Your assignment
Set down every entry word for word. Omit the pictures.

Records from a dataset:
--- START ---

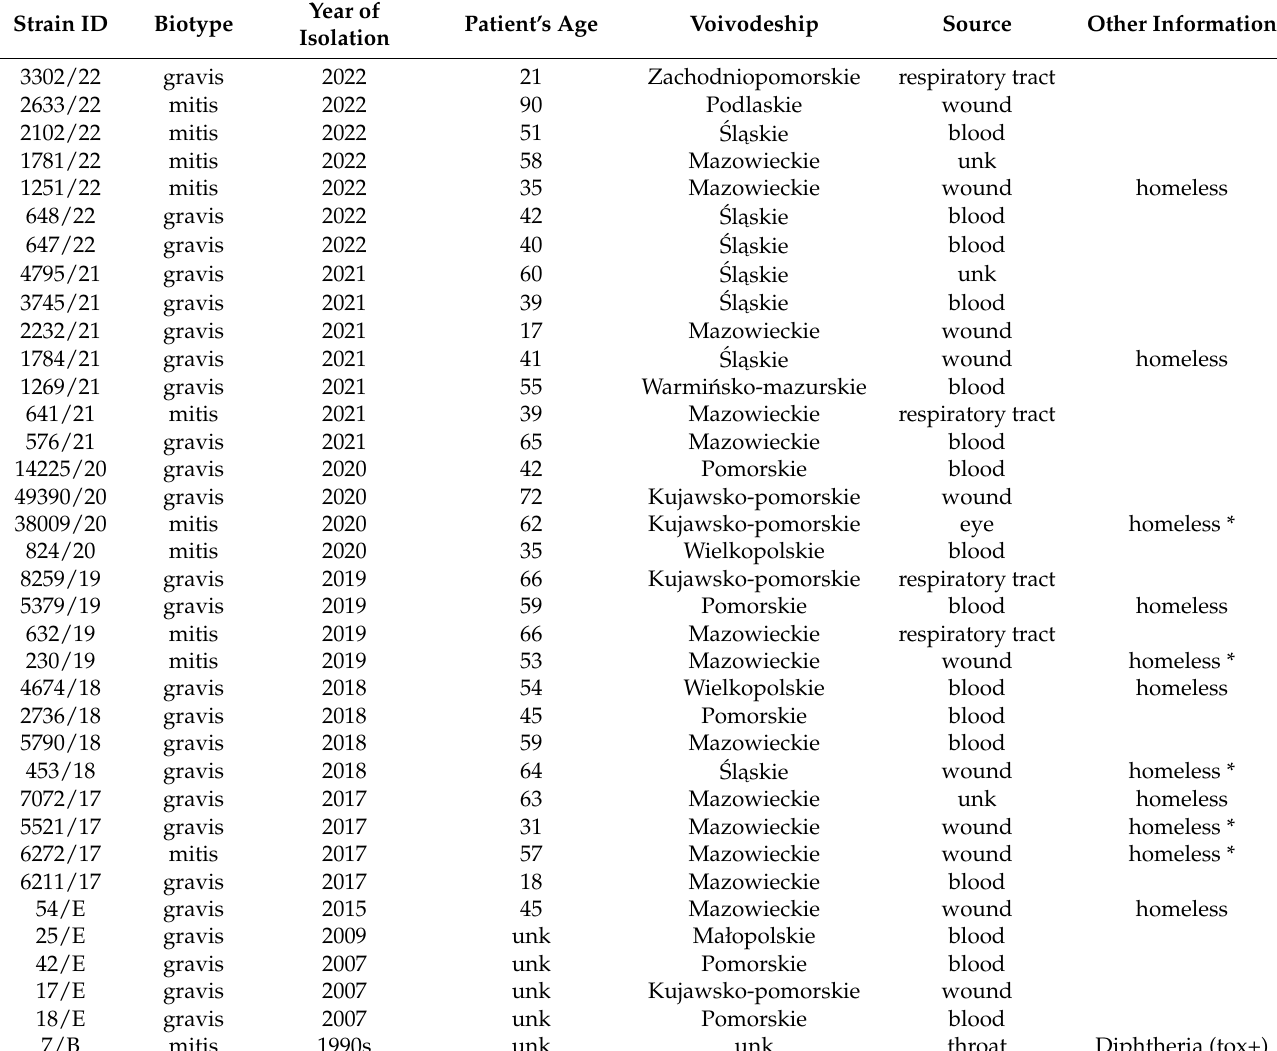
Table 1. Basic data relating to the analyzed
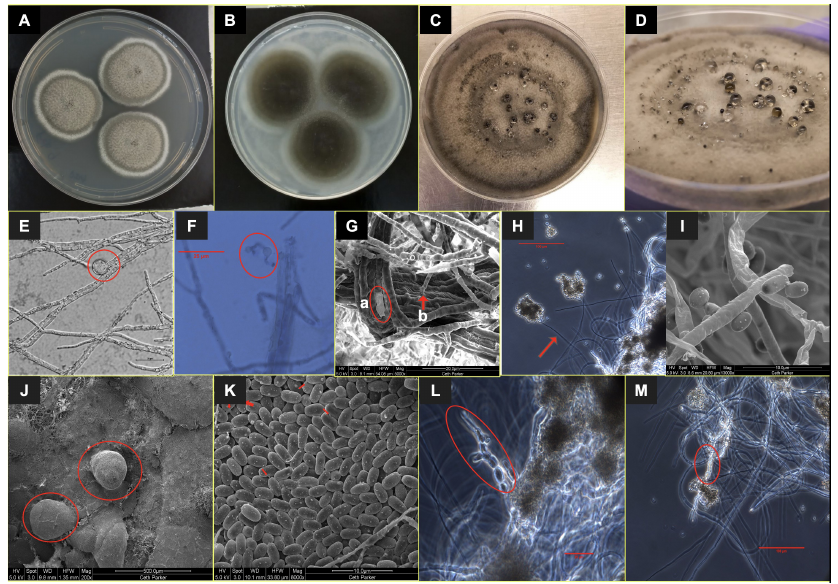
Figure 1. Colony and cell morphology of A. pasadenensis . Colony surface of A. pasadenensis after 8 days of incubation at room temperature (25 ◦ C) on ( A ) PDA medium and ( B ) OMA medium. ( C , D ): Round, immersed, brown to black conidiomata on an aged PDA plate. ( E , F ): Early age liberated conidia that are germinating. ( G ): Conidiogenous cells, encircled ( H , I ): Late-stage elongated conidiophore (arrow) and conidia. ( J ): Conidiomata. ( K ): Conidia and red markups showing CATs. ( L , M ):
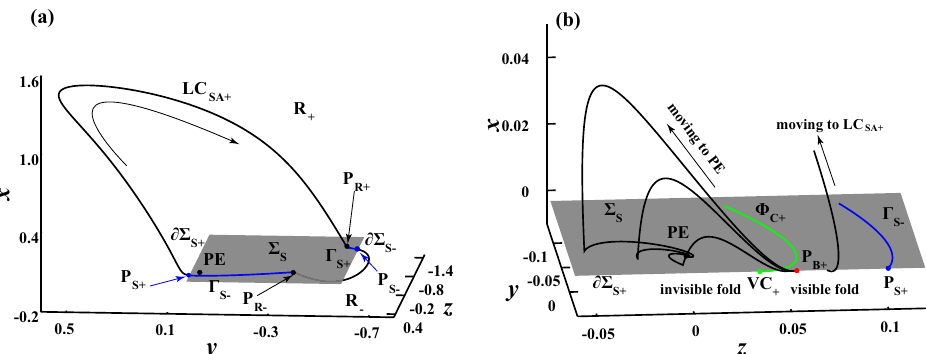
Figure 9. Dynamical structures of rest spike bistability II as well as the local dynamics structure. ( a ) Rest spike bistability II when w = 0.445; ( b ) the local dynamics structure between PE and the sliding segment Γ S −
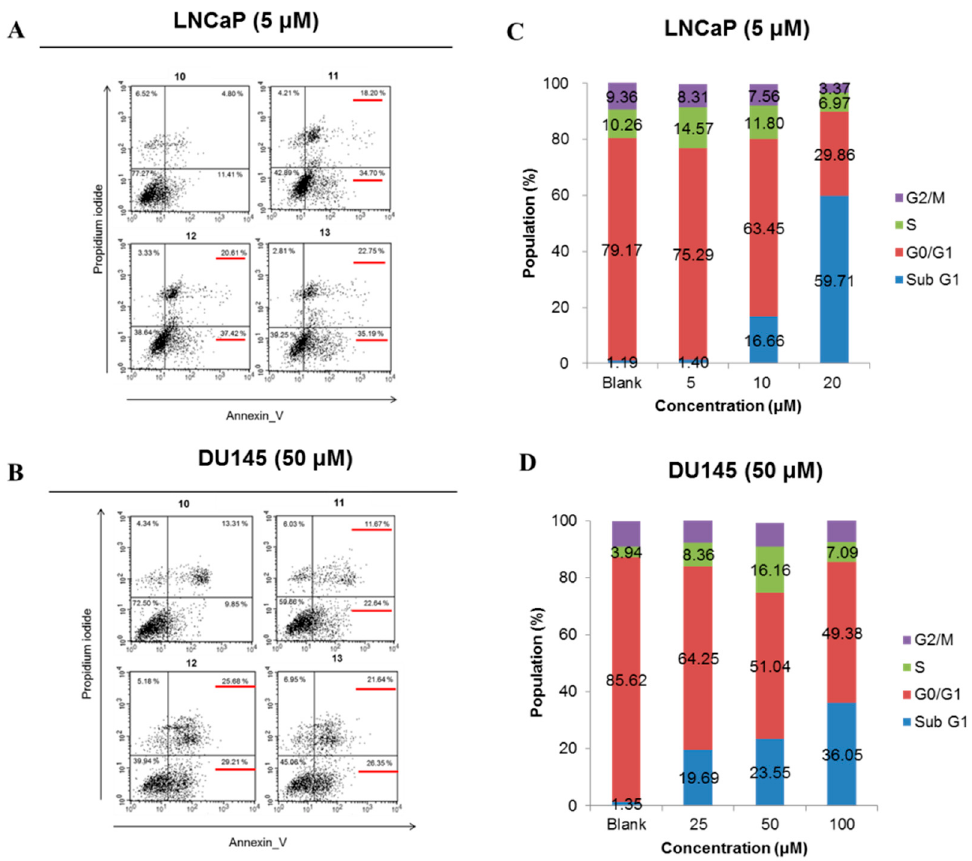
Figure 3. Induction of apoptosis ( A , B ) and cell cycle arrest ( C , D ) by dimeric ellagitannins ( 11 – 13 ) from C. alba . The apoptosis induction and cell cycle distribution were analyzed on flow cytometry. Concentrations of 5 or 50 µ M of each compound were used to treat LNCaP and DU145 cells for 48 h, respectively. In A and B, the percentages of cells in each quadrant are indicated as follows—lower left: normal, lower right: early apoptosis, upper right: late apoptosis, upper left: necrosis.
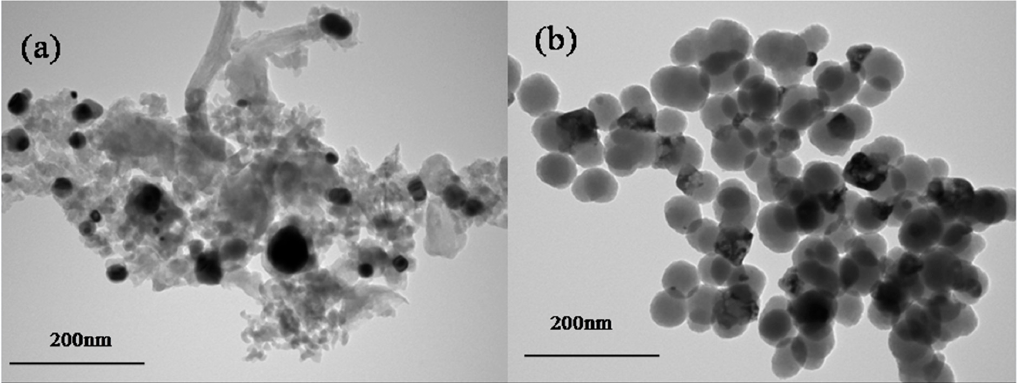
Figure 7. TEM images of used catalysts ( a ) NiO@SiO 2 ; and ( b ) NiO/SiO 2 .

--- END ---

Completed task
Table 1. Basic data relating to the analyzed
Figure 1. Colony and cell morphology of A. pasadenensis . Colony surface of A. pasadenensis after 8 days of incubation at room temperature (25 ◦ C) on ( A ) PDA medium and ( B ) OMA medium. ( C , D ): Round, immersed, brown to black conidiomata on an aged PDA plate. ( E , F ): Early age liberated conidia that are germinating. ( G ): Conidiogenous cells, encircled ( H , I ): Late-stage elongated conidiophore (arrow) and conidia. ( J ): Conidiomata. ( K ): Conidia and red markups showing CATs. ( L , M ):
Figure 9. Dynamical structures of rest spike bistability II as well as the local dynamics structure. ( a ) Rest spike bistability II when w = 0.445; ( b ) the local dynamics structure between PE and the sliding segment Γ S −
Figure 3. Induction of apoptosis ( A , B ) and cell cycle arrest ( C , D ) by dimeric ellagitannins ( 11 – 13 ) from C. alba . The apoptosis induction and cell cycle distribution were analyzed on flow cytometry. Concentrations of 5 or 50 µ M of each compound were used to treat LNCaP and DU145 cells for 48 h, respectively. In A and B, the percentages of cells in each quadrant are indicated as follows—lower left: normal, lower right: early apoptosis, upper right: late apoptosis, upper left: necrosis.
Figure 7. TEM images of used catalysts ( a ) NiO@SiO 2 ; and ( b ) NiO/SiO 2 .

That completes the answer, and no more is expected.